Recently I came across several folks who are interested in bringing US Brownfield remediation technology to China. Their idea is based on the fact that the U.S. Environmental Protection Agency (EPA) reports that as of June 2013, US Brownfields Program has assessed 20,449 properties completed 872 cleanups, leveraged 90,017 jobs and USD 20.1 billion in investment. A report from China estimated 600,000 “identified” contaminated “industrial” sites. Chinese central government has indicated intent to spending approximately RMB 600 billion on land remediation. This would be therefore a tremendous business opportunity for US firms who have the expertise in brownfield cleaning.
The extent of environmental pollution in China’s recent economic reform extended to every corner of the environment: air, water, and soil. Some even argue that if considering the environmental cost, China’s economic GDP growth can be close to zero. There is no doubt that huge investment will have to be made to clean up the polluted environment sooner or later.
Premier Li Keqiang, in his opening address to parliament on March 5, declared the war on pollution in an attempt to head off growing anger over the quality of China’s air, water and soil. If the government is really serious this time, with limited resources, which pollution would get the priority to be addressed? It is definitely not the soil pollution. Soil pollution issues mostly remain a secret in most part of China (Only Guangdong last year released its soil survey results, revealing that 28% land were contaminated). With the pro-GDP growth model continues, I am more pessimistic on when and how local governments would be forced to spend on soil cleaning. It is definitely a huge price that government have to pay, but how to force them to pay might take a long struggle within China. Hurdles before the technology input are huge.

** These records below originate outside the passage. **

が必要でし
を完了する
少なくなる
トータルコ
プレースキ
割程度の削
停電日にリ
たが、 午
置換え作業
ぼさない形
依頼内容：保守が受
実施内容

Air pollution, the most visible one, especially it is most visible in the city of Beijing where the central government is located, will most likely get the priority. Reuters recently reported that Beijing’s mayor promised in January to spend 15 billion Yuan ($2.4 billion) on improving air quality this year as part of an “all-out effort” to tackle pollution. I recently came across an online news article showing spectacular birds-eye view of global cities. Till the end, a picture of Shanghai shows the Bund vaguely in a gloomy day, followed with a solid grey color titled Beijing. Public awareness about the air pollution, and how it had in reality affected the daily life in Beijing, all have pushed this air cleaning policy to happen.
Although it is now on the top agenda of the Beijing government, it will be a tough negotiation between the Beijing and other regional governments. Since the origin of air pollution in Beijing is from provinces which hosts heavy polluted industries, including steel, coal and cement plants, which moved out from Beijing in recent years. Now Hebei’s factories are blamed for their hazardous smog that increasingly envelops the capital.
A succession of Hebei officials used the annual session of parliament in Beijing this month to urge the central government to boost subsidies to help with job losses and other costs from mandated cuts in industrial production across the country. One local official said Hebei was taking on too much of the burden. More subsidies suggests that the central government and Beijing government will have to pay for the clean air.
While local officials said Hebei was making a sacrifice, environmentalists say it has been given a free ride for too long, routinely allowing its industries to beat rivals by ignoring environmental regulations and industrial standards imposed by Beijing. Beijing, on the other hand, did not enforce its regulation to avoid the risk of unemployed steel workers spilling over into the already strained capital.
What kind of crisis can push the local government to start tackle the soil pollution?